This may ease some pain points when adding new apps.
I don’t think this is a good idea. I think you’re going to create more “pain points” by doing this than you are going to fix.
Middleware, by definition, applies to every request being handled. I would think it would be more confusing to define middleware within an app by potentially creating the impression that the middleware only applies to that app.
You’d be creating a situation where developers need to check every installed app for middleware being applied when trying to diagnose issues.
You’d be creating a potential situation where two systems behave differently based upon the presence or absence of an app, in areas of the code that do not (or should not) be affected by that app.
Middleware is sequence dependent - any specific middleware class may be sensitive to the order in which it is defined. How are you going to be able to manage that if you have multiple apps each defining middleware?
Middleware is global, I think the only appropriate place for defining it is in the global environment.
All good points. But,
4. Middleware is sequence dependent - any specific middleware class *may* be sensitive to the order in which it is defined. How are you going to be able to manage that if you have multiple apps each defining middleware?

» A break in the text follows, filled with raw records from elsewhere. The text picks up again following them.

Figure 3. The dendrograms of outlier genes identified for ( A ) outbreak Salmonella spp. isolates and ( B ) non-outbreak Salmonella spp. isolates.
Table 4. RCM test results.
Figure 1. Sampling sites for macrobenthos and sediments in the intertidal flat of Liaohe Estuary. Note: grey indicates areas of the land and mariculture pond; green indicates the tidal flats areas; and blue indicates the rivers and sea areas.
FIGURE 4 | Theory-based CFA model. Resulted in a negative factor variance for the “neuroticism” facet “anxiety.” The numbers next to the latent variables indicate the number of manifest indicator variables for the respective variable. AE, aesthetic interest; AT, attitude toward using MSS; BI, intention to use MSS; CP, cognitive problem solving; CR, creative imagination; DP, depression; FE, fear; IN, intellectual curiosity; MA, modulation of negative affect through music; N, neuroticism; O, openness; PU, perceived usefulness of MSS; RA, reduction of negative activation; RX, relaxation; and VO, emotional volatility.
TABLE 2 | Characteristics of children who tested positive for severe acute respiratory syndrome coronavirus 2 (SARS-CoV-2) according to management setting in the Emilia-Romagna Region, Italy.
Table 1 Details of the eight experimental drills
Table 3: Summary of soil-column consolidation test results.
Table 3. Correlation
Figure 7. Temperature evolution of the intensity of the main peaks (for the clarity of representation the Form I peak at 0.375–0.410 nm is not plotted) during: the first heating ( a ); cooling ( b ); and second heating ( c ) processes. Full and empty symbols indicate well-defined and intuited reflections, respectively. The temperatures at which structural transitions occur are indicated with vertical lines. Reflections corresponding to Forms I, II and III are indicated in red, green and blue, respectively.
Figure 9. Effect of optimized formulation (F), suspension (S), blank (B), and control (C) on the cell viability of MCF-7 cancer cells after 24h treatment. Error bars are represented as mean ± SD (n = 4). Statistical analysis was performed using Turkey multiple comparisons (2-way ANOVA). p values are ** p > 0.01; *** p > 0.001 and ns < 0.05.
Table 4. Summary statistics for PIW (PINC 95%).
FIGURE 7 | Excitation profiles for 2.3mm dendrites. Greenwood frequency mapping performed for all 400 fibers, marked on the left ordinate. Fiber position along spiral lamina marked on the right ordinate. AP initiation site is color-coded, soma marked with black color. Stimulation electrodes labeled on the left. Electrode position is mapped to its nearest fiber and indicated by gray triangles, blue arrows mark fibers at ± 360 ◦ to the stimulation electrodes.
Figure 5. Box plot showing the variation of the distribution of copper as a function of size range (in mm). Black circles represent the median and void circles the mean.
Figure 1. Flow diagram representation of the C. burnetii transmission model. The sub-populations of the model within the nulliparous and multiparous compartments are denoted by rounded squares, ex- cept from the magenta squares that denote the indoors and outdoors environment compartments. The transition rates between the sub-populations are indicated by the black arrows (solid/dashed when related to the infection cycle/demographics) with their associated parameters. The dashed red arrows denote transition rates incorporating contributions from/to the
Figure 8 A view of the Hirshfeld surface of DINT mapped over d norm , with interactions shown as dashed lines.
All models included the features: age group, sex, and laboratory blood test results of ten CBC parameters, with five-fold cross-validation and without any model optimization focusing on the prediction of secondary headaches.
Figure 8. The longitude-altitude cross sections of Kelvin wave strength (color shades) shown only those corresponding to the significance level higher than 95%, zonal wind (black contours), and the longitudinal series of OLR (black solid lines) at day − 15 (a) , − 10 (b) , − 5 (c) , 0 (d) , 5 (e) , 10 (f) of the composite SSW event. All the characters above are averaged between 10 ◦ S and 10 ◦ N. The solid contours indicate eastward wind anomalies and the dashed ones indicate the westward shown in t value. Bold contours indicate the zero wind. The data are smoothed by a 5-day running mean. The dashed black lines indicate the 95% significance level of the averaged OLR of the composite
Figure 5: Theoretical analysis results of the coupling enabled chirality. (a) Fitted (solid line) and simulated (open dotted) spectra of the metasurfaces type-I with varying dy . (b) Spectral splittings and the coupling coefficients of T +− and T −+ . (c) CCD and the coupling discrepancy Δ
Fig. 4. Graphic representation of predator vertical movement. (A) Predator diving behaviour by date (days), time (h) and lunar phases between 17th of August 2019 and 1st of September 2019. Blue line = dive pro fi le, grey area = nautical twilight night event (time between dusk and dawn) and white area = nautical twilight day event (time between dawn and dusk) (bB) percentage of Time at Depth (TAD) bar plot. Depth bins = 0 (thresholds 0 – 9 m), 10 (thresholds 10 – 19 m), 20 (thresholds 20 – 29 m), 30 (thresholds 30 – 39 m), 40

Processed in the order they are listed in INSTALLED_APPS
2. You’d be creating a situation where developers need to check every installed app for middleware being applied when trying to diagnose issues.
The code lives inside the app even now. It is only the listing that is in settings.py. Debugging middleware code requires getting to the app code even now.
3. You’d be creating a potential situation where two systems behave differently based upon the presence or absence of an app, in areas of the code that do not (or should not) be affected by that app.
Can you explain this more? Even now two systems behave differently upon the presence or absense of an app.
But that has other implications as well (e.g. url and template override resolution) Adding yet another sequence dependency increases the chances of creating a non-reconcilable conflict.
Yes - but at least you know which apps to check because you have a single place to look for the middleware index.
It’s a lot easier to find the list in settings than to search through 20-30 apps counting both your project apps and third-party apps you may have installed.
The key phrase here is:
Not every app affects every operation in other apps. And, many apps don’t affect other apps at all. You can’t make that assertion about middleware.
I fail to see how adding one line in settings creates more pain points - especially since you can write code to conditionally modify your middleware in your settings file to alter that list based upon your installed apps, if you really need it to do so.
When adding a new app, I would like to add it to INSTALLED_APPS and keep going.
That would be the best user experience in my opinion.
Most well behaved apps should be able to support this type of configuration.
That’s fine - I can appreciate that opinion.
However, architectually, it’s a bad idea.
Middleware is not “app specific”. Middleware is a global issue, and no desire to “simplify” things is going to change that.
Most middleware I have seen are primarily for the purpose of solving a particular app’s requirement. Some apps provide a middleware as a service for other apps that depend on them.
Can you give an example of a middleware that is outside of these two?
I understand that middleware has to be frozen before the request/response cycle begins but does that preclude it from being decentralized?
Sure - all of them that are provided by Django itself.
Also, Django Debug Toolbar
Also, our SNMP middleware that tracks performance metrics
Again, all global operations.
You’ve yet to make a case that there’s any value in doing so other than you only want to edit one line instead of two.